[英]Creating columns out of categorical variables with values from two other columns in pandas
Original dataframe 原始数据框
I want it to transform into the following structure: 我希望它转换为以下结构:
Area |Ind3_2016|Ind6_2016|...|Ind12_2016|Ind3_2017|Ind6_2017|...| Ind12_2017
-------|---------|---------|---|----------|---------|---------|---|-----------
Alabama| 2306 | 2270 |...| 35621 | 2409 | 3391 |...| 36397
Create columns out of every unique value in IndCode column for 2016 and 2017 and place values of 2016 and 2017 column under these columns. 在2016和2017的IndCode列中的每个唯一值中创建列,并将2016和2017列的值放在这些列下。
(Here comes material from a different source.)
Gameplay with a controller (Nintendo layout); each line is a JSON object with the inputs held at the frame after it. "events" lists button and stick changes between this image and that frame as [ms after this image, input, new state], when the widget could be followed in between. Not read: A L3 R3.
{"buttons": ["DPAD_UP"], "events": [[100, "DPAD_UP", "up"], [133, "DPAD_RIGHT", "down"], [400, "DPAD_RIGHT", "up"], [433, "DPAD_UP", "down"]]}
You can either perform two separate pivots and then concatenate the results, or do some stacking beforehand and just do one pivot. 您可以执行两个单独的枢轴,然后连接结果,或者预先进行一些堆叠,然后仅执行一个枢轴。
import pandas as pd
df = pd.DataFrame({'Area': ['A', 'A','A','A','A'],
'IndCode': [3, 6, 10, 11, 12],
'Industry': ['blah', 'foo', 'bar', 'baz', 'boo'],
'2016': [2306, 2270, 5513, 7730, 35621],
'2017': [2409, 3391, 5438, 7890, 36397]
})
pd.concat([pd.pivot_table(df, index='Area', columns='Ind'+df.IndCode.astype(str)+'_2016', values='2016'),
pd.pivot_table(df, index='Area', columns='Ind'+df.IndCode.astype(str)+'_2017', values='2017')],axis=1)
Outputs: 输出:
IndCode Ind10_2016 Ind11_2016 Ind12_2016 Ind3_2016 Ind6_2016 Ind10_2017 Ind11_2017 Ind12_2017 Ind3_2017 Ind6_2017
Area
A 5513 7730 35621 2306 2270 5438 7890 36397 2409 3391
df2 = df.set_index(['Area', 'IndCode'])[['2016', '2017']].stack().reset_index()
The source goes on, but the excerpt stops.